A contemplative Jahvil Browne outside the Serious Offences Court on Thursday. (iWN photo)

“You are now a walking prison.”

Those were the words that lawyer Ronald “Ronnie” Marks used outside the Serious Offences Court in Kingstown on Thursday to explain the implications of the three-year suspended prison sentence that Chief Magistrate Rechanne Browne had just handed down.

He urged his client, Jahvil Browne, 18, of Lowmans Hill, to settle down and ensure that he stays out of trouble, noting that if the youth is convicted of a crime within the three-year period, he would go straight to jail.

The chief magistrate handed down the suspended prison sentence after the prosecution withdrew gun and ammunition possession charges against his co-accused and settled for the guilty plea that the teen had entered at his arraignment on Sept. 24, 2018.

Browne was charged along with his sister, Melissa Soleyn and his stepfather, Gilbert James, that on Sept. 22, 2018, at Lowmans Hill, they had in their possession one .32 revolver, serial number unknown, without a licence issued under the Firearms Act.

They were charged with possession of component parts of a .38 revolver, serial number 529248, two rounds of .32 ammunition and one round of .22 ammunition.

His co-accused had pleaded not guilty to the charges, but the prosecution decided to proceed against all three accused.

However, on Thursday, Jan. 3, 2018, Senior Prosecutor Adolphus Delplesche withdrew the charges against Soleyn and James after hearing the evidence of the ballistic expert, Sergeant Julian Cain, and the investigator, detective Corporal Philbert Chambers.

The prosecutor also withdrew the ammunition possession charges against the youth.

In mitigation, Marks told the court, that while his client’s offences are serious, he is 18 years old and had never before been in trouble with the law.

Lawyer Ronald “Ronnie” Marks, left, explains to his client, Javil Browne, the implications of the court sentence. (iWN photo)

He told the court that the youth attended the Buccament Bay Secondary School, which he left at Form 2 to take up employment to assist his family.

He said that Browne had admitted to the offence but had maintained that he was “strenuously encouraged by the police to do so”.
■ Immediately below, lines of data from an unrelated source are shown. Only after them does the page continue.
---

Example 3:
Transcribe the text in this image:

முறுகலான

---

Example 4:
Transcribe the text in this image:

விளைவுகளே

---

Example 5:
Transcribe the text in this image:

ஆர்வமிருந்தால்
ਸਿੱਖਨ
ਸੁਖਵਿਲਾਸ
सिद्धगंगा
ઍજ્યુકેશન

The lawyer said that had it not been for his client’s admission, neither he nor anyone of the co-accused would have been before the court.
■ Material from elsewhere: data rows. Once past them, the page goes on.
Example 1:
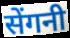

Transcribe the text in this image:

सेंगनी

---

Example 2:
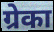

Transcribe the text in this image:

ग्रेका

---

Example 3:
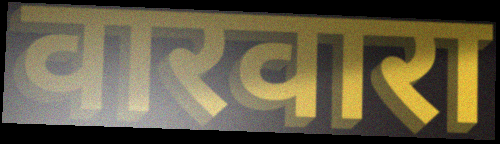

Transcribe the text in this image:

वारवारा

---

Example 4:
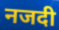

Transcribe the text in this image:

नजदी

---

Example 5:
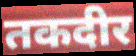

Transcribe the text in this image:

तकदीर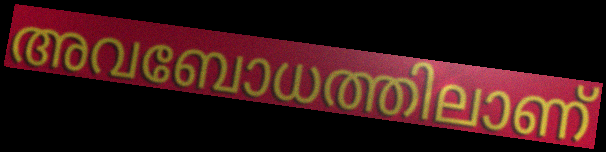
അവബോധത്തിലാണ്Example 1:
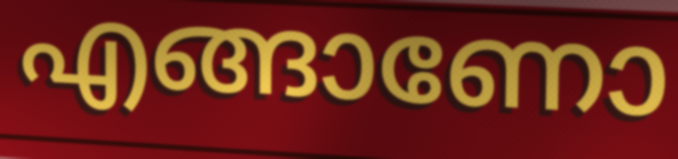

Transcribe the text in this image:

എങ്ങാണോ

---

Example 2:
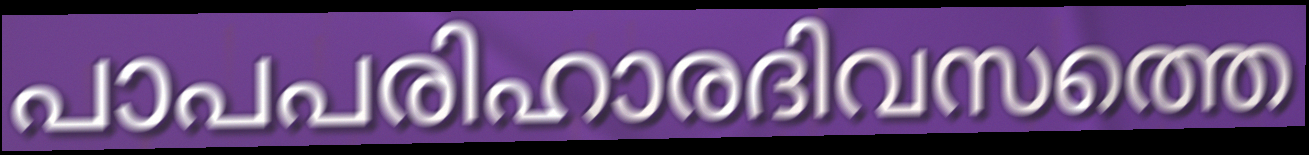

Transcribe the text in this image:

പാപപരിഹാരദിവസത്തെ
Marks asked the court to give strong weight to the mitigating factors regarding the offender.

Regarding the offence, the lawyer said the component parts of the .38 revolver were not in a lethal form, adding that this was also the case with the .32 revolver.

He noted that the firearm was unloaded and is of relatively small calibre.
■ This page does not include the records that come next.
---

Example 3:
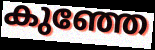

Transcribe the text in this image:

കുഞ്ഞേ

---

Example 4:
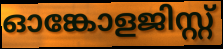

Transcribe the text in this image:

ഓങ്കോളജിസ്റ്റ്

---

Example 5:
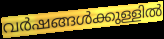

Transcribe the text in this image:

വർഷങ്ങൾക്കുള്ളിൽ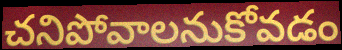
చనిపోవాలనుకోవడం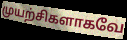
முயற்சிகளாகவே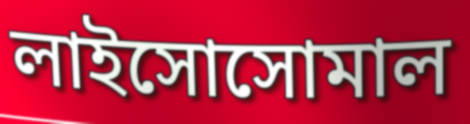
লাইসোসোমাল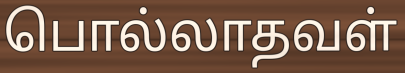
பொல்லாதவள்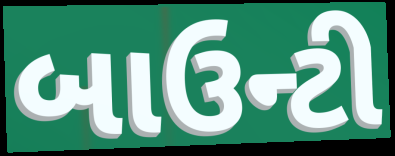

Marks pointed out that the ballistics expert had said that the firearm has a little rust.

The lawyer suggested that the expert had understated the condition of the weapon.

“That description can’t be supported by evidence. We see the condition of that weapon,” he said, adding that he had to take the expert’s word that the weapon is functional.

“I don’t think anyone wants to take the risk to test fire that weapon,” he told the court.

He said the condition of the weapon supports his client’s explanation that he had found them along a riverside.

The lawyer noted the Court of Appeal’s stance on firearm offences — that the court should start with a custodial sentence.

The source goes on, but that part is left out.